=== RECORDS FOR THE EXERCISE ===

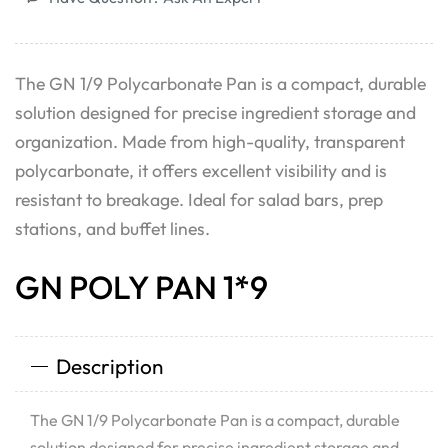
The GN 1/9 Polycarbonate Pan is a compact, durable
solution designed for precise ingredient storage and
organization. Made from high-quality, transparent
polycarbonate, it offers excellent visibility and is
resistant to breakage. Ideal for salad bars, prep
stations, and buffet lines.
GN POLY PAN 1*9
Description
The GN 1/9 Polycarbonate Pan is a compact, durable
solution designed for precise ingredient storage and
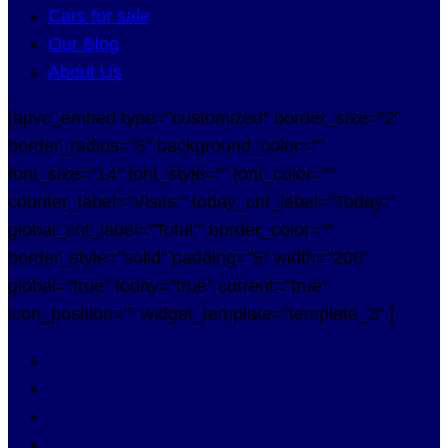
Cars for sale
Our Blog
About Us
[apvc_embed type="customized" border_size="2"
border_radius="5" background_color=""
font_size="14" font_style="" font_color=""
counter_label="Visits:" today_cnt_label="Today:"
global_cnt_label="Total:" border_color=""
border_style="solid" padding="5" width="200"
global="true" today="true" current="true"
icon_position="" widget_template="template_3" ]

===

■ **YOUR ASSIGNMENT**: From the first line to the last, return the records exactly and leave the pictures behind.

■ **WRITTEN SOLUTION**:
The GN 1/9 Polycarbonate Pan is a compact, durable
solution designed for precise ingredient storage and
organization. Made from high-quality, transparent
polycarbonate, it offers excellent visibility and is
resistant to breakage. Ideal for salad bars, prep
stations, and buffet lines.
GN POLY PAN 1*9
Description
The GN 1/9 Polycarbonate Pan is a compact, durable
solution designed for precise ingredient storage and
Cars for sale
Our Blog
About Us
[apvc_embed type="customized" border_size="2"
border_radius="5" background_color=""
font_size="14" font_style="" font_color=""
counter_label="Visits:" today_cnt_label="Today:"
global_cnt_label="Total:" border_color=""
border_style="solid" padding="5" width="200"
global="true" today="true" current="true"
icon_position="" widget_template="template_3" ]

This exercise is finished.